Bepaalt dat indien en voor zover de verdachte aan een van beide betalingsverplichtingen heeft voldaan, de andere vervalt.
Bepaalt de aanvangsdatum van de wettelijke rente voor de materiële schade op 25 juli 2017.
Aldus gewezen door
mr. H.M.E. Tebbenhoff Rijnenberg, voorzitter,
mr. M. Keppels en mr. R.M. Maanicus, raadsheren,
in tegenwoordigheid van mr. A.C. Jochems, griffier,
en op 1 augustus 2019 ter openbare terechtzitting uitgesproken.
Proces-verbaal van het in dezelfde zaak voorgevallene ter openbare terechtzitting van het gerechtshof van 1 augustus 2019.
Tegenwoordig:
mr. H.M.E. Tebbenhoff Rijnenberg, voorzitter,
mr. J. van Spanje, advocaat-generaal,
mr. S.H. Diepeveen, griffier.
De voorzitter doet de zaak uitroepen.
De verdachte is niet in de zaal van de terechtzitting aanwezig.
De voorzitter spreekt het arrest uit.
Waarvan is opgemaakt dit proces-verbaal, dat door de voorzitter en de griffier is vastgesteld en ondertekend.

Voetnoten

1.Het bewijs is terug te vinden in het in de wettelijke vorm door verbalisanten van de politie Oost Nederland, district Gelderland-Zuid, opgemaakte proces-verbaal, dossiernummer [dossier] (onderzoek [dossier] ), gesloten op 13 oktober 2017 en in de bijbehorende in wettelijke vorm opgemaakte processen-verbaal en overige schriftelijke bescheiden, tenzij anders vermeld.

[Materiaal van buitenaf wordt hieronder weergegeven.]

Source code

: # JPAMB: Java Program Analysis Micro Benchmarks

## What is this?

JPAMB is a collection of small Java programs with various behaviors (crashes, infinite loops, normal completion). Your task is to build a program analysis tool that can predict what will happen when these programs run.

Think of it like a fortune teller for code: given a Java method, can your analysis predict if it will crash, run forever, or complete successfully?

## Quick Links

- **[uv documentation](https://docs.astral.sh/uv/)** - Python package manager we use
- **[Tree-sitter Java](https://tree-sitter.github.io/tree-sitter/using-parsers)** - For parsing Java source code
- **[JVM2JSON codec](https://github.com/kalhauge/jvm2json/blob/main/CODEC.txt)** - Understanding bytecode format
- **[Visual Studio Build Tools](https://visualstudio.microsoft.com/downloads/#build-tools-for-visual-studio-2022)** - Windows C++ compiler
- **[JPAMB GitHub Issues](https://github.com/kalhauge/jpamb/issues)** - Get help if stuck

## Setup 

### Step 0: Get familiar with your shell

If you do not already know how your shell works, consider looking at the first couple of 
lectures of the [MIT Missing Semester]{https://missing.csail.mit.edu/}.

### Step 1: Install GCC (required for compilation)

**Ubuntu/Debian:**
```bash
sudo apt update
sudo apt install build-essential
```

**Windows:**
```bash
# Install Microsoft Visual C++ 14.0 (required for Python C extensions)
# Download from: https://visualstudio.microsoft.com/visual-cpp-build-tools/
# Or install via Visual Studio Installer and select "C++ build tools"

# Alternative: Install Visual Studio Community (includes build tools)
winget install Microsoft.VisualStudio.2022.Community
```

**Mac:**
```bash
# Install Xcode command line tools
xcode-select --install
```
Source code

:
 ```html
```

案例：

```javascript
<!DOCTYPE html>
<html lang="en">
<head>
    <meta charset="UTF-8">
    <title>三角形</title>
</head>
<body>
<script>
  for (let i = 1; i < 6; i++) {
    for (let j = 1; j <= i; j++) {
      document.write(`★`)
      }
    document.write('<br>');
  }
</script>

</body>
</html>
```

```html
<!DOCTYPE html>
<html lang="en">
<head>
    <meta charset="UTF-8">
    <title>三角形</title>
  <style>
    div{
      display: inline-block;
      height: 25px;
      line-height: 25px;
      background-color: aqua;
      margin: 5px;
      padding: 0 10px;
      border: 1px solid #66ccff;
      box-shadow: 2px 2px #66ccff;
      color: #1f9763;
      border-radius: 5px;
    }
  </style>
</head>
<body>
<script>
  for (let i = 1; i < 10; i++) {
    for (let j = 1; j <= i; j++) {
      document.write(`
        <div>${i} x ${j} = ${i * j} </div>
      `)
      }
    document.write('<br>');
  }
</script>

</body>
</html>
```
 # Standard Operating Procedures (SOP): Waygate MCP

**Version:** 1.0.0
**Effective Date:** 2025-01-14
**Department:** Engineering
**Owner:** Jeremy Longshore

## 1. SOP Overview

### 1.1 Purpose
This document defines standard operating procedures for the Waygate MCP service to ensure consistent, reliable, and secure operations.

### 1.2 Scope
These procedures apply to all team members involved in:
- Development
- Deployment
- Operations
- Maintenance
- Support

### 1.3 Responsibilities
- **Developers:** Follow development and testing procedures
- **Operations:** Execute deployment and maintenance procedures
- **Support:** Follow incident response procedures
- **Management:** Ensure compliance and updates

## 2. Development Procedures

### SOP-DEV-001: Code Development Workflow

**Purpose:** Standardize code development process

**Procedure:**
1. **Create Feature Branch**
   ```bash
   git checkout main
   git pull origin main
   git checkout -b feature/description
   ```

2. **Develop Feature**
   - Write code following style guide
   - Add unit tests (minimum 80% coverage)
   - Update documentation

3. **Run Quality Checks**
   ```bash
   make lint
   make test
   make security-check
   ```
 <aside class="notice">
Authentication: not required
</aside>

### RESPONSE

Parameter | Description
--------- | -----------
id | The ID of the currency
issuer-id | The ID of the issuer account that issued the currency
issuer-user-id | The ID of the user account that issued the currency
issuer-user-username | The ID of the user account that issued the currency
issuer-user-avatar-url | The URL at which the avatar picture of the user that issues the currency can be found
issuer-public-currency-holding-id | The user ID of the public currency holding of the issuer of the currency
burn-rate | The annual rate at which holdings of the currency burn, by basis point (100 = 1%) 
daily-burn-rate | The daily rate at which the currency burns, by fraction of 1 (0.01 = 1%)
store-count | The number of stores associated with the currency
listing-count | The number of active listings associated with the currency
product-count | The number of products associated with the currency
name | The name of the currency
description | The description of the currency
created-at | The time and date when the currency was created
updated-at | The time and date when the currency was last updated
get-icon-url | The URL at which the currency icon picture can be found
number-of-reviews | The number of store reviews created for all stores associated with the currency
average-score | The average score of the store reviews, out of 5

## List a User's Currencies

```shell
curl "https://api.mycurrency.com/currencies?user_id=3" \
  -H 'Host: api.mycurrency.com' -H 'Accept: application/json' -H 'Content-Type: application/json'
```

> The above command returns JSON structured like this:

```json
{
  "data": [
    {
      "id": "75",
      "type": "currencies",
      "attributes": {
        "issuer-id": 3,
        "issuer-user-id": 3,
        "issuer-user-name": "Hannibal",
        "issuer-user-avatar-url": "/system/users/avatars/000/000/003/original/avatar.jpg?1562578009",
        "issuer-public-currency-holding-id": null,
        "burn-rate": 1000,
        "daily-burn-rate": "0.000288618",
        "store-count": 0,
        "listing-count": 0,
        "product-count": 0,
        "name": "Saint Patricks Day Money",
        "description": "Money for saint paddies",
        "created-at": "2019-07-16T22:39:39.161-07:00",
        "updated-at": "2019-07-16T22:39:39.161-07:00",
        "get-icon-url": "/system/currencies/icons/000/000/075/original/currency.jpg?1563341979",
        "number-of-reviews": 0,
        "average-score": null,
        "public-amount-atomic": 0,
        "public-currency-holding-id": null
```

De vindplaatsvermeldingen verwijzen naar de pagina’s van het doorgenummerde dossier, tenzij anders vermeld.
2.Verklaring van verdachte, afgelegd ter terechtzitting van 15 november 2017; proces-verbaal van verhoor getuige A. [getuige 1] , p. 289.
3.Proces-verbaal van verhoor verdachte, p. 190-191.
4.Verklaring van verdachte afgelegd ter terechtzitting van 15 november 2017; proces-verbaal van bevindingen, p. 211; proces-verbaal van bevindingen, p. 214.
5.Proces-verbaal van verhoor verdachte, p. 186, 191.
6.Proces-verbaal beelden [locatie 4] , p. 557-561.
7.Proces-verbaal van verhoor verdachte, p. 191.
8.Proces-verbaal van verhoor verdachte, p. 186; proces-verbaal van verhoor getuige A. [getuige 1] , p. 289 en proces-verbaal van bevindingen, p. 542-543.
9.Proces-verbaal van verhoor van getuige [getuige 2] , p. 257.
10.Verklaring van verdachte afgelegd ter terechtzitting van 15 november 2017.
11.Proces-verbaal van verhoor verdachte, p. 193; verklaring van verdachte afgelegd ter terechtzitting van 15 november 2017.
12.De verklaring van verdachte afgelegd ter terechtzitting van 15 november 2017 en het proces-verbaal betreffende de tijdlijn, p. 575.
13.Proces-verbaal van verhoor verdachte, p. 194, NFI-rapport d.d. 5 september 2017, p. 357-372.
14.Het proces-verbaal betreffende de tijdlijn, p. 575.
15.Proces-verbaal inhoudende de identificatie van [slachtoffer] , p. 225, en een schriftelijk bescheid te weten een NFI-rapport d.d. 5 september 2017, p. 357-372.
16.Proces-verbaal van verhoor verdachte, p. 191.
17.Verklaring van verdachte afgelegd ter terechtzitting van 15 november 2017.